Une nouvelle espèce de poulpe. Petit. De la taille d’une balle de golf. Bleu vif. Vous pouvez le tenir dans votre main. Mais ne vous énervez pas. Vous n’en rencontrerez pas de si tôt. A moins d’avoir un sous-marin et un billet d’avion pour les Galápagus. Alors peut-être.
Des biologistes marins ont découvert cette petite chose en 2015 alors qu’ils travaillaient à bord du R/V Nautilus. Ils conduisaient un véhicule isolé près de l’île Darwin, à près de 5 800 pieds de profondeur. L’eau était sombre, mais cette pieuvre a éclaté. Microledone galapagensis —c’est son nom désormais, apparaissant dans le numéro d’aujourd’hui de Zootaxa. Il brillait sur le fond marin. Tellement bleu. Un chercheur a en fait ri sur le flux audio.
“Est-ce que c’est un petit gars mignon, ou quoi ?”
Ils ont prélevé un échantillon. Deux autres sont passés plus tard. Juste trois. C’était tout.
Voici le problème des nouvelles espèces. Pour en nommer un, il faut généralement le décortiquer. Ouvrez-le. Regardez à l’intérieur. Mais vous perdez l’extérieur dans le processus. Et c’était le seul spécimen dont ils disposaient. Un exemple unique et précieux d’une créature jamais vue.
Ils ne pouvaient pas le sacrifier. Pas encore.
Alors ils se sont tournés vers la technologie. Stephanie Smith, qui dirige le laboratoire de tomodensitométrie du Field Museum, les a aidés à scanner la pieuvre. Ils ont pris des milliers de coupes radiographiques et les ont empilées dans un modèle 3D. La Microlédone n’a jamais été ouverte, mais nous pouvions voir à travers. Non destructif. Vital? Non, juste intelligent.
“J’ai le privilège d’ouvrir virtuellement ces choses rares et belles”, a déclaré Smith.

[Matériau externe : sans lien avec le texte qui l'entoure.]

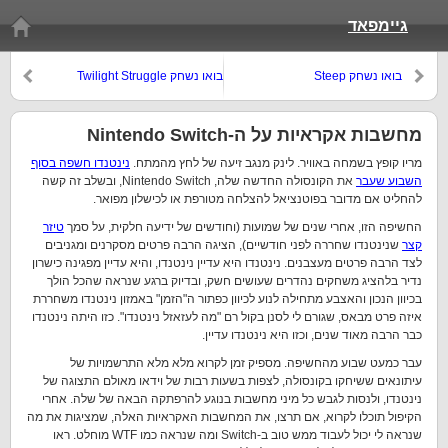
גיימפאד
בואו נשחק Steep
בואו נשחק Twilight Struggle
מחשבות אקראיות על ה-Nintendo Switch
מריו קופץ בשמחה באוויר. לינק מנגב זיעה של לחץ מהמתח.
נינטנדו חשפה בסוף
השבוע שעבר
את הקונסולה החדשה שלה, Nintendo Switch, ובשלב זה קשה
להחליט אם מדובר בפוטנציאל להצלחה מטורפת או לכישלון מפואר.
החשיפה הזו, אחרי שנים של שמועות (וחודשים של ידיעה חלקית, על סמך
טיזר
קצר
שנינטנדו שחררה לפני חודשיים), הציגה הרבה פרטים מסקרנים ומגניבים
לצד הרבה פרטים מעצבנים. נינטנדו היא עדיין נינטנדו, והיא עדיין מפגינה כישרון
נדיר בלהציג משחקים נהדרים שעושים חשק, ובדיוק ברגע שנראה שהכל הולך
בכיוון הנכון והאצבע מתחילה לנוע לכיוון כפתור ה"הזמן" באמזון נינטנדו משחררת
איזה פרט מבאס, שגורם לי לסנן בקול רם "מה לעזאזל נינטנדו". כזו היתה נינטנדו
כבר הרבה מאוד שנים, וכזו היא נינטנדו עדיין.
עבר כמעט שבוע מהחשיפה. מספיק זמן לקרוא מלא מלא התרשמויות של
עיתונאים ששיחקו בקונסולה, לצפות בשעות רבות של וידאו מאולם התצוגה של
נינטנדו, ולנסות לגבש כל מיני מחשבות בנוגע להרפתקה הבאה של שלה. אחרי
הקיפול תוכלו לקרוא, אם תרצו, את המחשבות האקראיות האלה, שמציגות את מה
שנראה לי יכול לעבוד ממש טוב ב-Switch ומה שנראה כמו WTF מוחלט. ראו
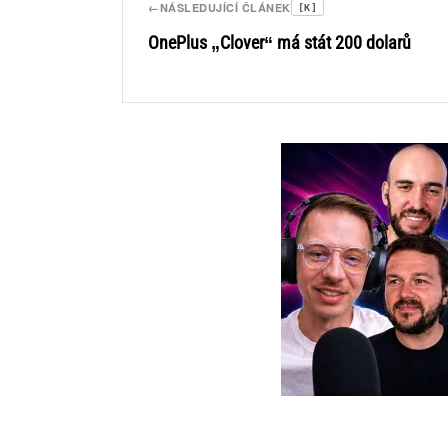
←
NÁSLEDUJÍCÍ ČLÁNEK
[K]
OnePlus „Clover“ má stát 200 dolarů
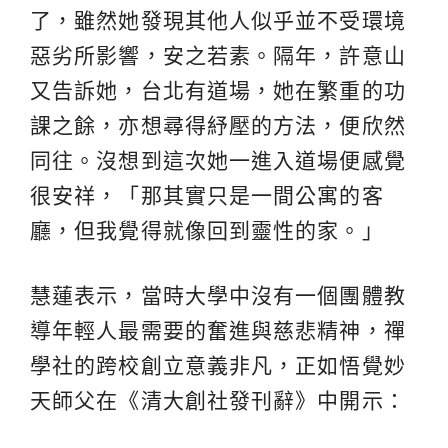
了，雖然她發現其他人似乎並不受環境
惡劣所影響，安之若素。隔年，許意山
又告訴她，台北有道場，她在繁重的功
課之餘，亦想尋得紓壓的方法，便欣然
同往。沒想到這次她一進入道場便感覺
很安祥，「那其實只是一間公寓的客
廳，但我覺得就像回到靈性的家。」
慧蓮表示，當時大學中沒有一個團體教
導年輕人最需要的奮進與慈悲精神，禪
學社的跨校創立意義非凡，正如悟覺妙
天師父在《清大創社發刊辭》中開示：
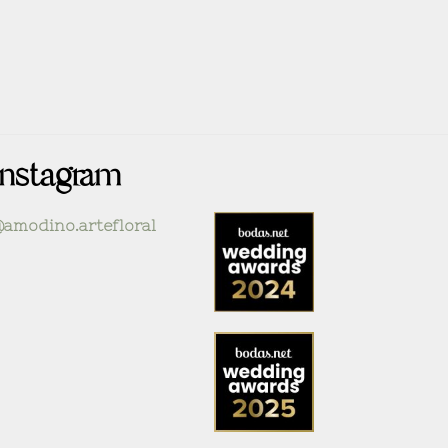
Instagram
amodino.artefloral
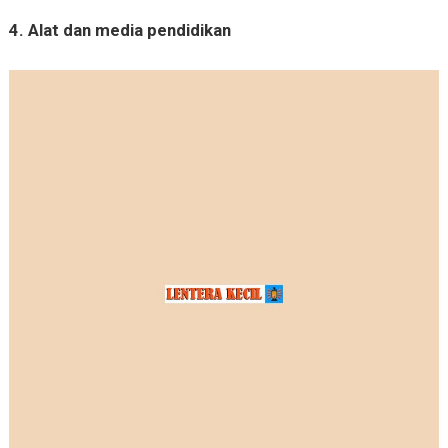
4. Alat dan media pendidikan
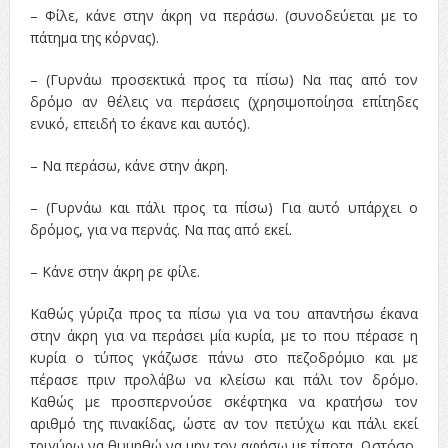
– Φίλε, κάνε στην άκρη να περάσω. (συνοδεύεται με το
πάτημα της κόρνας).
– (Γυρνάω προσεκτικά προς τα πίσω) Να πας από τον
δρόμο αν θέλεις να περάσεις (χρησιμοποίησα επίτηδες
ενικό, επειδή το έκανε και αυτός).
– Να περάσω, κάνε στην άκρη.
– (Γυρνάω και πάλι προς τα πίσω) Για αυτό υπάρχει ο
δρόμος, για να περνάς. Να πας από εκεί.
– Κάνε στην άκρη ρε φίλε.
Καθώς γύριζα προς τα πίσω για να του απαντήσω έκανα
στην άκρη για να περάσει μία κυρία, με το που πέρασε η
κυρία ο τύπος γκάζωσε πάνω στο πεζοδρόμιο και με
πέρασε πριν προλάβω να κλείσω και πάλι τον δρόμο.
Καθώς με προσπερνούσε σκέφτηκα να κρατήσω τον
αριθμό της πινακίδας, ώστε αν τον πετύχω και πάλι εκεί
τριγύρω να θυμηθώ να μην τον αφήσω με τίποτα. Ωστόσο,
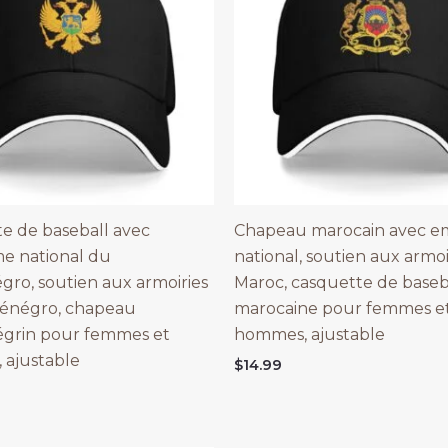
e de baseball avec
Chapeau marocain avec 
e national du
national, soutien aux armoi
ro, soutien aux armoiries
Maroc, casquette de baseb
énégro, chapeau
marocaine pour femmes e
grin pour femmes et
hommes, ajustable
 ajustable
$
14.99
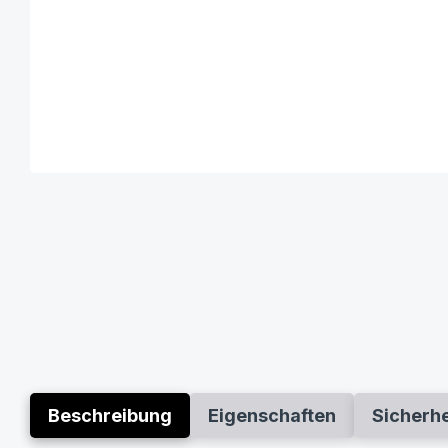
Beschreibung
Eigenschaften
Sicherh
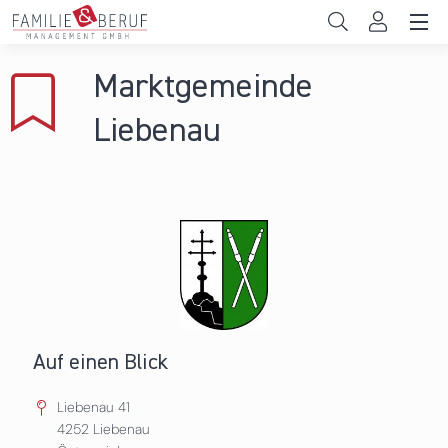
Direkt zum Inhalt
Unternehmen
Marktgemeinde
Gemeinden
Liebenau
Hochschulen
Persönliche Vereinbarkeit
Das sind wir
News & Events
Auf einen Blick
Liebenau 41
4252
Liebenau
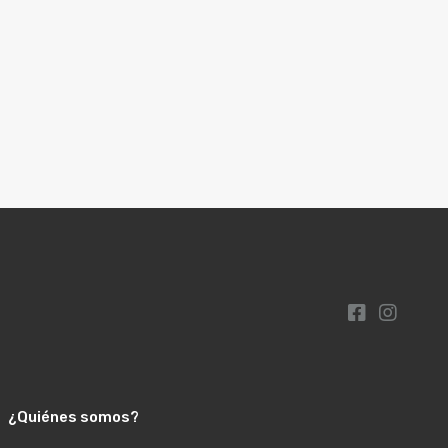
¿Quiénes somos?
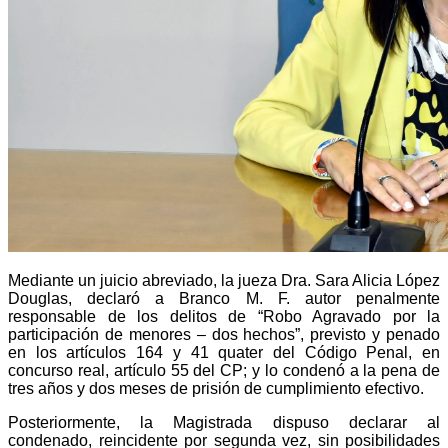
Mediante un juicio abreviado, la jueza Dra. Sara Alicia López
Douglas, declaró a Branco M. F. autor penalmente
responsable de los delitos de “Robo Agravado por la
participación de menores – dos hechos”, previsto y penado
en los artículos 164 y 41 quater del Código Penal, en
concurso real, artículo 55 del CP; y lo condenó a la pena de
tres años y dos meses de prisión de cumplimiento efectivo.
Posteriormente, la Magistrada dispuso declarar al
condenado, reincidente por segunda vez, sin posibilidades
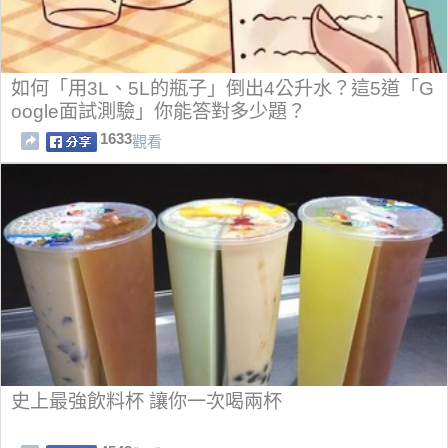
如何「用3L、5L的瓶子」倒出4公升水？這5道「G
oogle面試測驗」你能答對多少題？
1633
觀看
史上最強飲料杯 讓你一次喝兩杯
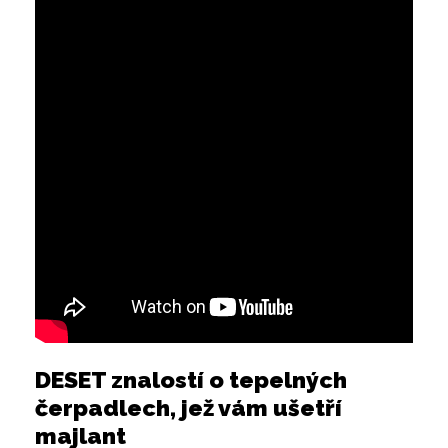
DESET znalostí o tepelných
čerpadlech, jež vám ušetří
majlant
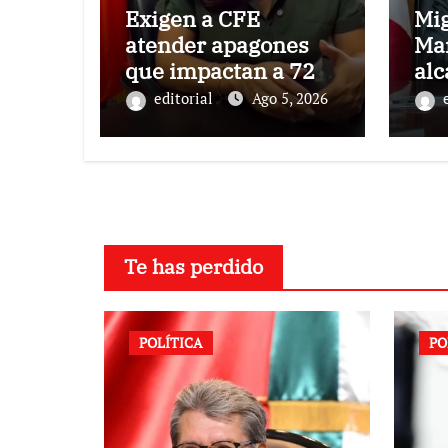
Exigen a CFE
Mi
atender apagones
Ma
que impactan a 72
alc
municipios
Ve
editorial
Ago 5, 2026
veracruzanos
Te has perdido
POLÍTICA
PO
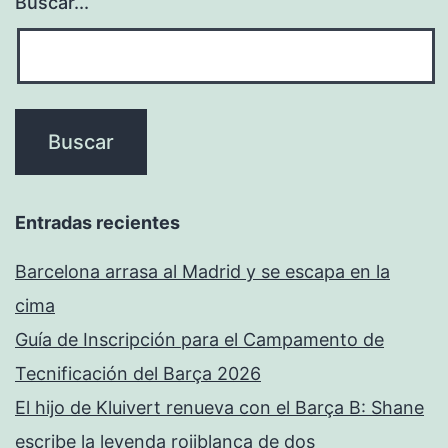
Buscar...
Entradas recientes
Barcelona arrasa al Madrid y se escapa en la
cima
Guía de Inscripción para el Campamento de
Tecnificación del Barça 2026
El hijo de Kluivert renueva con el Barça B: Shane
escribe la leyenda rojiblanca de dos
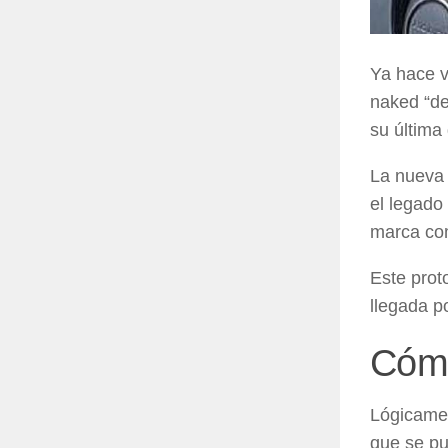
Ya hace v
naked “de 
su última
La nueva 
el legado
marca com
Este prot
llegada p
Cómo
Lógicamen
que se pu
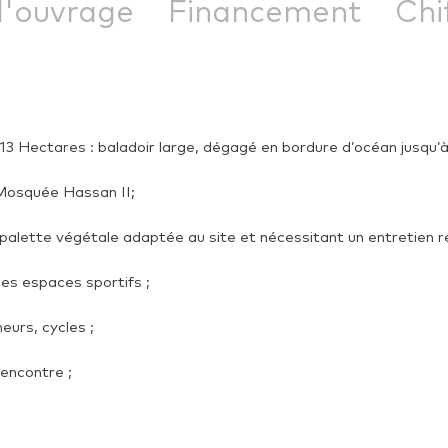
d'ouvrage
Financement
Chi
3 Hectares : baladoir large, dégagé en bordure d’océan jusqu’à 
a Mosquée Hassan II;
ette végétale adaptée au site et nécessitant un entretien ré
es espaces sportifs ;
eurs, cycles ;
encontre ;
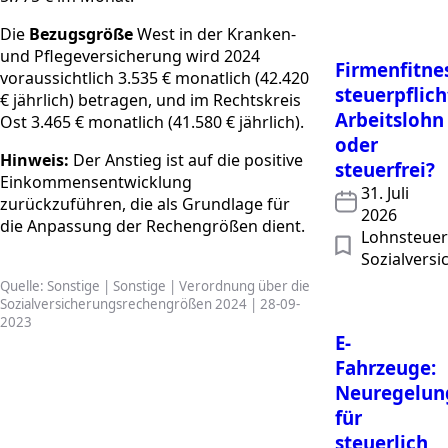
Die
Bezugsgröße
West in der Kranken-
und Pflegeversicherung wird 2024
Firmenfitnes
voraussichtlich 3.535 € monatlich (42.420
steuerpflich
€ jährlich) betragen, und im Rechtskreis
Arbeitslohn
Ost 3.465 € monatlich (41.580 € jährlich).
oder
Hinweis:
Der Anstieg ist auf die positive
steuerfrei?
Einkommensentwicklung
31. Juli
zurückzuführen, die als Grundlage für
2026
die Anpassung der Rechengrößen dient.
Lohnsteuer 
Sozialvers
Quelle: Sonstige | Sonstige | Verordnung über die
Sozialversicherungsrechengrößen 2024 | 28-09-
2023
E-
Fahrzeuge:
Neuregelun
für
steuerlich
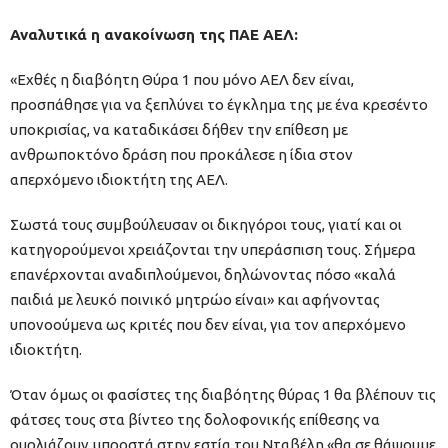
Αναλυτικά η ανακοίνωση της ΠΑΕ ΑΕΛ:
«Εχθές η διαβόητη Θύρα 1 που μόνο ΑΕΛ δεν είναι,
προσπάθησε για να ξεπλύνει το έγκλημα της με ένα κρεσέντο
υποκρισίας, να καταδικάσει δήθεν την επίθεση με
ανθρωποκτόνο δράση που προκάλεσε η ίδια στον
απερχόμενο ιδιοκτήτη της ΑΕΛ.
Σωστά τους συμβούλευσαν οι δικηγόροι τους, γιατί και οι
κατηγορούμενοι χρειάζονται την υπεράσπιση τους. Σήμερα
επανέρχονται αναδιπλούμενοι, δηλώνοντας πόσο «καλά
παιδιά με λευκό ποινικό μητρώο είναι» και αφήνοντας
υπονοούμενα ως κριτές που δεν είναι, για τον απερχόμενο
ιδιοκτήτη.
Όταν όμως οι φασίστες της διαβόητης θύρας 1 θα βλέπουν τις
φάτσες τους στα βίντεο της δολοφονικής επίθεσης να
ουρλιάζουν μπροστά στην εστία του Νταβέλη «θα σε θάψουμε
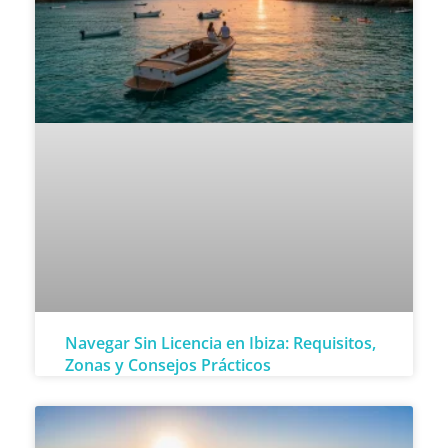
Navegar Sin Licencia en Ibiza: Requisitos,
Zonas y Consejos Prácticos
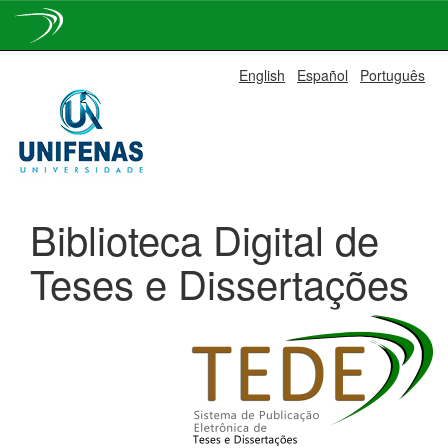
Skip
English
Español
Português
navigation
Biblioteca Digital de
Teses e Dissertações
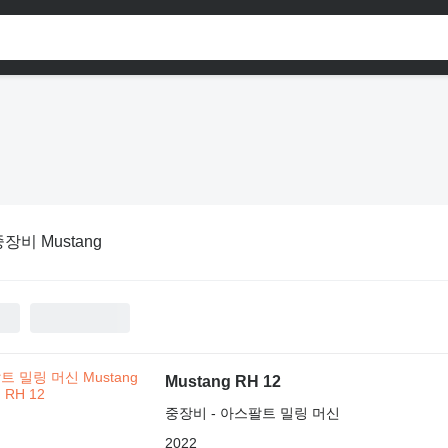
장비 Mustang
Mustang RH 12
중장비 - 아스팔트 밀링 머신
2022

Janet Voight, une experte en poulpe qui travaille depuis quarante ans, a examiné l’analyse. Elle n’avait jamais rien vu de pareil auparavant. Microledone est devenue sa première description officielle d’espèce en quatre décennies.
“Je me sens chanceux d’avoir pu travailler avec quelque chose que personne sur Terre n’a vu”, a déclaré Voight.
Cela a pris des années. Beaucoup de travail. Mais pour Salome Buglas de UCLA, l’attente s’est bien passée. Il enverrait à nouveau le spécimen à Janet.
Connaître l’océan s’améliore, même par petits incréments de bleu.